▸ INFORMATION PROVIDED:
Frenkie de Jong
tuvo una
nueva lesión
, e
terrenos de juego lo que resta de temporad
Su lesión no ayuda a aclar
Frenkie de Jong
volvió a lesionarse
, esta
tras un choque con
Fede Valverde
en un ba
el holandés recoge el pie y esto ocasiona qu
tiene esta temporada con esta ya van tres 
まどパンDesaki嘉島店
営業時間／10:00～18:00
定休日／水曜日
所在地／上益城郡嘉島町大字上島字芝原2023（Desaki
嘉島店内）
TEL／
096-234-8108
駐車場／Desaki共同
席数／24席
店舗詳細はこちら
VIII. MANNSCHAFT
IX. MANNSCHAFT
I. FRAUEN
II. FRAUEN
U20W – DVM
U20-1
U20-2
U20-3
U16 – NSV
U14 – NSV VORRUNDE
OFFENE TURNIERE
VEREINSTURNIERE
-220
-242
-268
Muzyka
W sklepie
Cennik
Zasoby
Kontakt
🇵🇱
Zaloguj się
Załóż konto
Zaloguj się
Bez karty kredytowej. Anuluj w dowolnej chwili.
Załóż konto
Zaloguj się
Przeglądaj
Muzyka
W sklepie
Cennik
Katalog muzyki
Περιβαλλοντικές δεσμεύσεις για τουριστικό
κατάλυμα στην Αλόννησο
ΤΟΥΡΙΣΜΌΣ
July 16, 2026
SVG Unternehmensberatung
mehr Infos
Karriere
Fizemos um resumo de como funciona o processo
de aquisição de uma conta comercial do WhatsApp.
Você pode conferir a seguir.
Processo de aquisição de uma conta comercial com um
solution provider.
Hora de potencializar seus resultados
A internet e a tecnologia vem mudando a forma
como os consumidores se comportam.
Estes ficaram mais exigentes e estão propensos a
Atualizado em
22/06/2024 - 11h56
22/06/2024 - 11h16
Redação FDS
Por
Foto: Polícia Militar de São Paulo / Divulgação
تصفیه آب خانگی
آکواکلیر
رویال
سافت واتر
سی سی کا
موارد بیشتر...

▸ ASSIGNMENT:
Your response should be the lines of the entries above that include the string "como".

▸ ANSWER TO THIS EXERCISE:
Fizemos um resumo de como funciona o processo
como os consumidores se comportam.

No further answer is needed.